Pourtant, dans un fort volume d’un peu plus de huit cents pages, Gérard Noiriel ne fait pas le récit des classes populaires en tant que dominés, une énième « histoire vue d’en-bas », mais celui de la domination exercées sur elles, qu’il définit comme étant « l’ensemble des relations de pouvoir qui lient les hommes entre eux ». Cela évite l’écueil de faire une relation doloriste ou compassionnelle de la période qu’il appréhende. Dans le même temps, Gérard Noiriel revendique clairement ses influences intellectuelles, comme celle de Pierre Bourdieu, Norbert Elias, mais aussi ses propres origines, très modestes.
C’est pourquoi il part de l’époque où l’État tend à s’affirmer sur la société, au XIVe s., jusqu’à aujourd’hui. Le dernier chapitre est en effet une analyse de la première année de pouvoir de l’actuel président de la République, éclairée par une considération préalable de sept siècles, qui ne perçoit la société française qu’au travers des classes moyennes : les « démunis » (pour reprendre un terme qu’il utilise) ne sont désignés que comme une source de problèmes qu’il faut régler, dont on ne voit jamais ce qu’ils pourraient apporter au pays.
En prenant la domination comme angle d’approche, Gérard Noiriel montre comment se sont progressivement construits les outils sur laquelle elle repose (les structures de la domination), que ce soient l’impôt, une force publique (l’armée et la police), une administration de plus en plus intrusive, sans oublier celle de l’idée du sentiment national, les formes d’exclusion (le mendiant) voire de servitude (l’indigène au travers du Code noir), etc., qui ont eu entre autres conséquences d’aider à l’émergence de l’individu face aux collectivités. Il montre ce que cela, à chaque nouvelle étape franchie, a provoqué comme formes de refus, des manifestations aux émeutes, plus ou moins spontanées dont les modalités d’action ont évolué face aux formes de domination auxquelles elles se heurtaient (et continuent de combattre). On peut d’ailleurs voir ces résistances comme des tentatives de bâtir, consolider, recréer le collectif en train de se déliter. Mais Gérard Noiriel analyse aussi les moments où les dominés ont pu exercer une véritable influence sur l’ensemble de la société, comme au lendemain de la Libération, en imposant une recomposition du pays sur la base d’un réel approfondissement démocratique.
Parmi les nombreux thèmes qu’il aborde, celui de l’immigration tient évidemment une place prééminente, puisqu’il y a consacré une grande partie de son travail.

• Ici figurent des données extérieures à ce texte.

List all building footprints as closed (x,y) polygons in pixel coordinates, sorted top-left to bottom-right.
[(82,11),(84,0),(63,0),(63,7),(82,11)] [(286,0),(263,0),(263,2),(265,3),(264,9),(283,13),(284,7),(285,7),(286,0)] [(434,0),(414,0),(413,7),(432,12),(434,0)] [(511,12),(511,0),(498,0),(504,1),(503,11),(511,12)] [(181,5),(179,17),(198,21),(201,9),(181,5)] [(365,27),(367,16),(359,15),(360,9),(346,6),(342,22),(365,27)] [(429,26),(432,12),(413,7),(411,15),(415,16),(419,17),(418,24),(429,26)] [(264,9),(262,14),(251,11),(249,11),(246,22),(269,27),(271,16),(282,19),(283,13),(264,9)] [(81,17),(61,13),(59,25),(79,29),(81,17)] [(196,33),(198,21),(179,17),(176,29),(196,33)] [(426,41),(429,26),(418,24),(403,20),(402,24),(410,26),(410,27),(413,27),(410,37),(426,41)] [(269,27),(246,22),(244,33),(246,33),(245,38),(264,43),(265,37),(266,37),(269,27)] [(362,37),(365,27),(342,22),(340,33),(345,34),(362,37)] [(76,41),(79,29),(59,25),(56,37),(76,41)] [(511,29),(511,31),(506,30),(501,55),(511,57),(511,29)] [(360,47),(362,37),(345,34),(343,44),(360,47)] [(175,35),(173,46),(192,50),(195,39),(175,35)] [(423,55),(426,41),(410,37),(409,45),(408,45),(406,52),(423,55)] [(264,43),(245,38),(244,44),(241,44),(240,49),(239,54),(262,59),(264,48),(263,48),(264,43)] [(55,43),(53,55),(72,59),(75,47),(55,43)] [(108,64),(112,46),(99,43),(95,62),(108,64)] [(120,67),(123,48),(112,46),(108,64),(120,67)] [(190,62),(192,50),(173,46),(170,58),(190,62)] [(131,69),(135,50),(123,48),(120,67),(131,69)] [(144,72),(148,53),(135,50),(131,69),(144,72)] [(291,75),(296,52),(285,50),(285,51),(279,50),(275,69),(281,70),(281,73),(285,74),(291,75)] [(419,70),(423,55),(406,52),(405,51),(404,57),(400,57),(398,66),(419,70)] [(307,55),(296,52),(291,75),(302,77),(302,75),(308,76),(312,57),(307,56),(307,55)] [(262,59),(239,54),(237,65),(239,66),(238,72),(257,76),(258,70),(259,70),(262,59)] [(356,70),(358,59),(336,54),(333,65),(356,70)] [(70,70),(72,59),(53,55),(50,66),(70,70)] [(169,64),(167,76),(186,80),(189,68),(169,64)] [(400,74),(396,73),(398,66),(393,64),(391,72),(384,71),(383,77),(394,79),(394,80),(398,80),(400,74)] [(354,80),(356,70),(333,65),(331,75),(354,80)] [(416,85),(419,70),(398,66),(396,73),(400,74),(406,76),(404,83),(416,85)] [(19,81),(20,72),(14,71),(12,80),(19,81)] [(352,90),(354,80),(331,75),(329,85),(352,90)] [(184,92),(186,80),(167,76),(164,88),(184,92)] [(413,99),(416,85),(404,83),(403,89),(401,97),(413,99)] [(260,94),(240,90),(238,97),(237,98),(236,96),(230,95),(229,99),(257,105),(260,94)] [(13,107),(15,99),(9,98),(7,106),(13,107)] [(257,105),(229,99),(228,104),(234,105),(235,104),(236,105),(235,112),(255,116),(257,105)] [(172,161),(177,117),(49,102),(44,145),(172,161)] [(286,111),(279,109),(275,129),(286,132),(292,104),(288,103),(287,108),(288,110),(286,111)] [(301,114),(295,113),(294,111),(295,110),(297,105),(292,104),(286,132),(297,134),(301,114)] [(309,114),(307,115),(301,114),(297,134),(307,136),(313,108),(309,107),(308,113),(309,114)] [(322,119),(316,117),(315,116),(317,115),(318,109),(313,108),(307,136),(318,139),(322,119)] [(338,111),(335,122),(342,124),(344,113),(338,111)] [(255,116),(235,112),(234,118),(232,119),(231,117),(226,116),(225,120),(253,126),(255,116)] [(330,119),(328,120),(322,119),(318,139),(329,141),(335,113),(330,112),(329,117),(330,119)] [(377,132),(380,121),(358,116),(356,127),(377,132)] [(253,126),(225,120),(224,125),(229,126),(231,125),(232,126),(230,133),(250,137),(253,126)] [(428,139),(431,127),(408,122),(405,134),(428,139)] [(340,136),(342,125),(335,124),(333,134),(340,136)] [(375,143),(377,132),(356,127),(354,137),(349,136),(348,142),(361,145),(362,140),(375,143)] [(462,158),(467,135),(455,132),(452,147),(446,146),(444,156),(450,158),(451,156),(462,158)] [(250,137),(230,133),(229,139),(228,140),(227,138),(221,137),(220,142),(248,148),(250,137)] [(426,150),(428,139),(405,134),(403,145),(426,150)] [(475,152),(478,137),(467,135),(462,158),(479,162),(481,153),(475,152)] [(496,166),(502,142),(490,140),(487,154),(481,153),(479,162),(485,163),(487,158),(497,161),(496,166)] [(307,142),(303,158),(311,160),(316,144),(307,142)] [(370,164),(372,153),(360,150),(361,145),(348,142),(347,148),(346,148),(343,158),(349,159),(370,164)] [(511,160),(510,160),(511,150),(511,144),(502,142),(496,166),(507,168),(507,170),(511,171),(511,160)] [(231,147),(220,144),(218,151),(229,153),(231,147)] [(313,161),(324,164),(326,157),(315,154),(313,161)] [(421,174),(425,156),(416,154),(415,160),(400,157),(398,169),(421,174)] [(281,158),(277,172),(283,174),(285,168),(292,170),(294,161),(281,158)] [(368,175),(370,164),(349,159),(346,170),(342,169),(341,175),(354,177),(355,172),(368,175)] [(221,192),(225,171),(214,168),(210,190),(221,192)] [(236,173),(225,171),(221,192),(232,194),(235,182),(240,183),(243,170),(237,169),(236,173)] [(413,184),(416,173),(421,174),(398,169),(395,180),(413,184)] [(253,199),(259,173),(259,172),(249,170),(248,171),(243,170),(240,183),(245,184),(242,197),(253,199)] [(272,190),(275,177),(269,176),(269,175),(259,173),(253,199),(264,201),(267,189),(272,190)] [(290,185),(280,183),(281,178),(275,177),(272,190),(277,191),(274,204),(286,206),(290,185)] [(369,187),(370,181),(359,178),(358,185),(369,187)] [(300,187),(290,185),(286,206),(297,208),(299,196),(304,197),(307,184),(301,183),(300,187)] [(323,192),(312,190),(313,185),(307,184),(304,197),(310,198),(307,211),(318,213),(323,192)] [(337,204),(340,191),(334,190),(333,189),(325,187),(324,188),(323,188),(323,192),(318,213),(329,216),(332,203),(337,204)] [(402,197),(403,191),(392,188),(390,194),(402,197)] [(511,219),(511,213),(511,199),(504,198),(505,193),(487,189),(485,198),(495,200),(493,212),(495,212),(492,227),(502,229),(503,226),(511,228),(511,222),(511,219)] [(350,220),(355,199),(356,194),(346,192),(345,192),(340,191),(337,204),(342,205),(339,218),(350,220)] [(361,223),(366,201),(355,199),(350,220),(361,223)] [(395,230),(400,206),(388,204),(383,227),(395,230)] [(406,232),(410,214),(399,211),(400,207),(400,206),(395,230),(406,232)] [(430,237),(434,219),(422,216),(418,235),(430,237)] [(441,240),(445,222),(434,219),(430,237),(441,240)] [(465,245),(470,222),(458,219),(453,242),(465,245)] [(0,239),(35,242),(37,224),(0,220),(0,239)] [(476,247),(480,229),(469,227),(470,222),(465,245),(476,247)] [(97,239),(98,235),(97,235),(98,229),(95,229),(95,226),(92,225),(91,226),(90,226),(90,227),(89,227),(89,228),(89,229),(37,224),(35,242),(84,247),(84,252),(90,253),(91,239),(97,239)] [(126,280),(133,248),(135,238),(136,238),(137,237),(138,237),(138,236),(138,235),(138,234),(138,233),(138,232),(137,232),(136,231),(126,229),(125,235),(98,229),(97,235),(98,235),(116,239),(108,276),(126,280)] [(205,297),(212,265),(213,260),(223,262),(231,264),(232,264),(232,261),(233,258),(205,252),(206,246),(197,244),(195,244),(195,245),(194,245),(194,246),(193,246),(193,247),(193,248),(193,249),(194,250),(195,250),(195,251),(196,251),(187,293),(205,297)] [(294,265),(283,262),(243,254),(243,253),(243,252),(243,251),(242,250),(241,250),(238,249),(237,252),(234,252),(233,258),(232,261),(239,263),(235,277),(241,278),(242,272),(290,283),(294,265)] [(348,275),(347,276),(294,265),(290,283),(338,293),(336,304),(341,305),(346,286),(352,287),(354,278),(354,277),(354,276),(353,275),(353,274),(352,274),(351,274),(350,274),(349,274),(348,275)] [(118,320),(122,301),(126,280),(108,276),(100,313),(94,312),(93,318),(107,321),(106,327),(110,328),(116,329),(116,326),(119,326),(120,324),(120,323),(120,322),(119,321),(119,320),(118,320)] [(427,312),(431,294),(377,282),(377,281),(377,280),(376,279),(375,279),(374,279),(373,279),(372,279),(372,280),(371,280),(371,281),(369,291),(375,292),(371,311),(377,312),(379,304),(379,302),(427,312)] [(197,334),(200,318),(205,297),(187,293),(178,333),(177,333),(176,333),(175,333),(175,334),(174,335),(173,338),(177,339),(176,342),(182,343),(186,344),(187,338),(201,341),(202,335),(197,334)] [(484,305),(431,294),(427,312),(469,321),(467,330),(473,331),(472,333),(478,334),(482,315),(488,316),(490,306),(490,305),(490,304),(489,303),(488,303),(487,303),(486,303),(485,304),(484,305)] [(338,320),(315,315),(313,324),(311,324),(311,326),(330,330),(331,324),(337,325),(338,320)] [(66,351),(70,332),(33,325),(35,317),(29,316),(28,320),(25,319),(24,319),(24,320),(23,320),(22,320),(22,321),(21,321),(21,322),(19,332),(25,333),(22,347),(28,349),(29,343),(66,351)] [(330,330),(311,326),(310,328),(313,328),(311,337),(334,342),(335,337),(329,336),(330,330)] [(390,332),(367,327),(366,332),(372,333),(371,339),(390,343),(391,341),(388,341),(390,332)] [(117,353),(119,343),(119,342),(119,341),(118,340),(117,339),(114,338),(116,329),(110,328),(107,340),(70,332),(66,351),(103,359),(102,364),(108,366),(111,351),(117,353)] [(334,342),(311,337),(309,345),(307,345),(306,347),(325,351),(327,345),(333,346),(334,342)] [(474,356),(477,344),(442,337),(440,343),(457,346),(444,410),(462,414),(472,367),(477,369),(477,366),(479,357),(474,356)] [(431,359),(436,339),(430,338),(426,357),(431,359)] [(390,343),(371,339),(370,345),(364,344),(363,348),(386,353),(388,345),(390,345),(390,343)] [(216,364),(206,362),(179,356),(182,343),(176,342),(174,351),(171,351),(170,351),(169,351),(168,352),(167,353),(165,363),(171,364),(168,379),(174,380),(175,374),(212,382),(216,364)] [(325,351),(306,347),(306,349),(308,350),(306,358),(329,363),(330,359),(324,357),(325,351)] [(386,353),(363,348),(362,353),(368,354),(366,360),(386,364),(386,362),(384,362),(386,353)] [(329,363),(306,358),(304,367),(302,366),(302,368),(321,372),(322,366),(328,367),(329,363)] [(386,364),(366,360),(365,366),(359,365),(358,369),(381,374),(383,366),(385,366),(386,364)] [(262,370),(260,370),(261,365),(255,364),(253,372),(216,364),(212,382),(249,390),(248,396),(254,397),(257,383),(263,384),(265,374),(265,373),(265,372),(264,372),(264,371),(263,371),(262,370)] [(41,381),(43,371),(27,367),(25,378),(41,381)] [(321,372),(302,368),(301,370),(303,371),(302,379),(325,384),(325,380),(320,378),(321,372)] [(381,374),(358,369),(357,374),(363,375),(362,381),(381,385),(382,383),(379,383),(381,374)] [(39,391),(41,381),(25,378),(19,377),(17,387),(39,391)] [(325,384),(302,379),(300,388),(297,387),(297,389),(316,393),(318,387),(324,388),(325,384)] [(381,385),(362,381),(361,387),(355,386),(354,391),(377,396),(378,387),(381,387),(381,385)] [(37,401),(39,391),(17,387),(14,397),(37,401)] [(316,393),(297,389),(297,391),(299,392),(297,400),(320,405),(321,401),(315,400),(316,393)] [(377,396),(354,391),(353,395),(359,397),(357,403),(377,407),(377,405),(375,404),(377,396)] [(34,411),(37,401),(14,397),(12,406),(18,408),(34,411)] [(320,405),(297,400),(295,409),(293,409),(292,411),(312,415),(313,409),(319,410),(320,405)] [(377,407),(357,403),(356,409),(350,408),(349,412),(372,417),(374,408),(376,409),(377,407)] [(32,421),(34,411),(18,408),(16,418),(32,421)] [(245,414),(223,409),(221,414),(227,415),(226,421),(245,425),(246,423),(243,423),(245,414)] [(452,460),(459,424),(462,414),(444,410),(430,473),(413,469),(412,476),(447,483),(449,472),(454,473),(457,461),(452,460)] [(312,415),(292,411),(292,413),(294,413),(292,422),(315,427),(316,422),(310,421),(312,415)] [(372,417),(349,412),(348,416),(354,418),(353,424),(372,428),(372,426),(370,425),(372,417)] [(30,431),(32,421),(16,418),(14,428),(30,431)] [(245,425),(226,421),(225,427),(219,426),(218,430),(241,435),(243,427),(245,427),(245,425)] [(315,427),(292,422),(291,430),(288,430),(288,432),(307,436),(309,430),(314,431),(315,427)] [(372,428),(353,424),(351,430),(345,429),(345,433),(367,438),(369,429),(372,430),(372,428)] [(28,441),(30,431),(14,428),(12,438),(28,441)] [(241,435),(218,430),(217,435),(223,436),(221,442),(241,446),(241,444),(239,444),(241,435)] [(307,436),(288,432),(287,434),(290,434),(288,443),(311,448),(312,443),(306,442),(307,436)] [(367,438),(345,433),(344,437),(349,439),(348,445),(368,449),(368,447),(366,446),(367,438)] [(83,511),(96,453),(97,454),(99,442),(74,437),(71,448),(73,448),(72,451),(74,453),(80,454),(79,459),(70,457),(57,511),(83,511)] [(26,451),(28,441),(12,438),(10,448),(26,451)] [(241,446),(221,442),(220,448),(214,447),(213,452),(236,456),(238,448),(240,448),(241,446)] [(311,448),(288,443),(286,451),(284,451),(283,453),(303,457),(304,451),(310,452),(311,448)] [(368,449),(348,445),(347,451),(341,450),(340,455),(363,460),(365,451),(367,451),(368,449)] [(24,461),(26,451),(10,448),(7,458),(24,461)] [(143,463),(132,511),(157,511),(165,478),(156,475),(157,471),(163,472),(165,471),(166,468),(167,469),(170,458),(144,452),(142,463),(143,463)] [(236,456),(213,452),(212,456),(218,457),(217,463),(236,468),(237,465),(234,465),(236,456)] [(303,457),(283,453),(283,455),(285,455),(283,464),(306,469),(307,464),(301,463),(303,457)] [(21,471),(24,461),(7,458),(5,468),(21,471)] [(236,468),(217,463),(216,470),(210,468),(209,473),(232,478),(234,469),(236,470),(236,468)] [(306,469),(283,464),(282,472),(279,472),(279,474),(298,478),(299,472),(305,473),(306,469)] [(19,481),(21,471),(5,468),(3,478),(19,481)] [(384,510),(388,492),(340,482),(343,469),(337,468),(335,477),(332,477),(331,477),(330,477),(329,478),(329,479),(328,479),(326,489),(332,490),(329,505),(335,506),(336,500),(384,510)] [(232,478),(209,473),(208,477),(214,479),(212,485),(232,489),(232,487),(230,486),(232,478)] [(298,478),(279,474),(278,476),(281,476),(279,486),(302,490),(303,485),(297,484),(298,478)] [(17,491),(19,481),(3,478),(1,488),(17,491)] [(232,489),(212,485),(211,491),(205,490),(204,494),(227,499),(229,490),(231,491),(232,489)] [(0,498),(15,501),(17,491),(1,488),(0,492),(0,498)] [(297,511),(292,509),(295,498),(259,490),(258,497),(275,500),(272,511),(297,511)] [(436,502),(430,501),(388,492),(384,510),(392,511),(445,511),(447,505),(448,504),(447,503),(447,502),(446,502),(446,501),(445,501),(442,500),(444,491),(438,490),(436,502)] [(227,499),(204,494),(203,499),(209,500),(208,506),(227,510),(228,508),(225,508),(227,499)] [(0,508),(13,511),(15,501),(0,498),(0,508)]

Il montre ainsi comment le massacre d’Aigues-Mortes, en 1893, est un moment fondateur puisque se met notamment en place tout un vocabulaire encore utilisé aujourd’hui : intégration (qu’on appelait plutôt « assimilation » à cette époque), clandestins, etc. Ces mots s’appliquaient alors aux Italiens (avant les Polonais et autres), mais on les retrouve aujourd’hui dans le discours médiatique et politique. Gérard Noiriel montre d’ailleurs comment cette construction est le fait d’une élite insoucieuse des réalités (les rapports préfectoraux montrent pourtant que les Italiens s’intègrent facilement à la société française), repris par le corps politique (à qui l’électorat pourrait reprocher l’inaction), et surtout comment elle est finalement intégré par ceux auxquelles elle s’applique. De fait, les migrants finissent par se regrouper entre eux, ce qui permet en retour de justifier la méfiance dont on les entoure.

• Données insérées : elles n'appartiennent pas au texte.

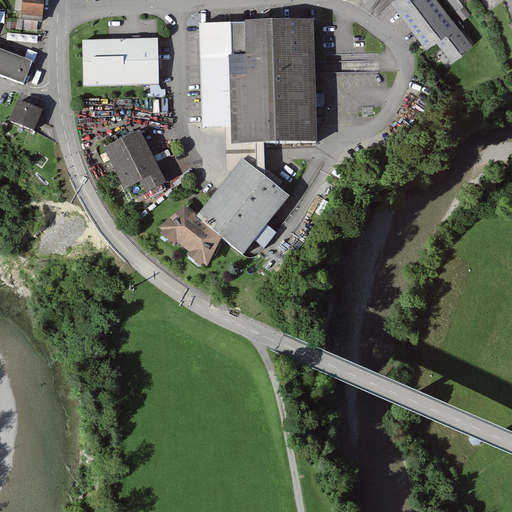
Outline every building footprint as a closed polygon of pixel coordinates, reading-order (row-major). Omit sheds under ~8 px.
[(50,0),(29,0),(27,18),(48,21),(50,0)] [(452,58),(474,42),(442,0),(391,0),(426,46),(437,37),(452,58)] [(318,139),(315,18),(199,21),(202,127),(225,126),(231,126),(232,142),(264,141),(318,139)] [(157,38),(82,40),(84,86),(158,84),(157,38)] [(0,77),(24,87),(34,63),(0,49),(0,77)] [(43,109),(18,99),(10,120),(34,130),(43,109)] [(231,126),(225,126),(227,177),(243,157),(266,176),(264,141),(232,142),(231,126)] [(167,181),(140,128),(104,147),(131,200),(167,181)] [(266,176),(243,157),(227,177),(197,214),(185,205),(159,226),(163,229),(160,233),(175,245),(178,241),(190,251),(188,253),(203,266),(205,263),(208,265),(222,236),(244,254),(256,239),(265,248),(277,231),(267,224),(290,194),(266,176)]
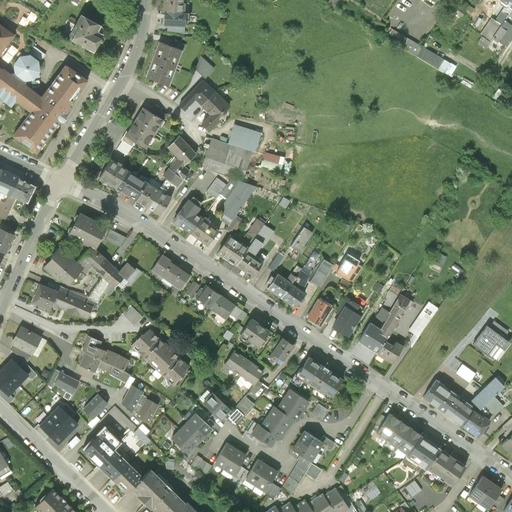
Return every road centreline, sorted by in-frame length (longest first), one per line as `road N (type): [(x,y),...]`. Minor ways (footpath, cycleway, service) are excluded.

À cela, il relie la question nationale, alors très vive, à ce point qu’on est d’abord perçu que comme ressortissant d’un pays : on est qualifié d’Italien, par opposition au Français. On voit alors comment l’État apporte un lien à ceux qu’il administre, et comment l’identité est utilisée pour détourner l’attention d’autres questions pourtant plus préoccupantes, comme la question sociale, les inégalités, etc.
Il ne faudra pas se laisser impressionner par la taille du volume. L’écriture est très accessible, Gérard Noiriel ayant poussé le soin de placer les notes en fin d’ouvrage pour faciliter encore la lisibilité. On y gagnera d’accéder à des clés de compréhension de la société actuelle, sans céder au pessimisme qui pousserait à l’inaction. À sa manière, cette Histoire populaire est un livre de combat, ainsi que Bourdieu envisageait la sociologie.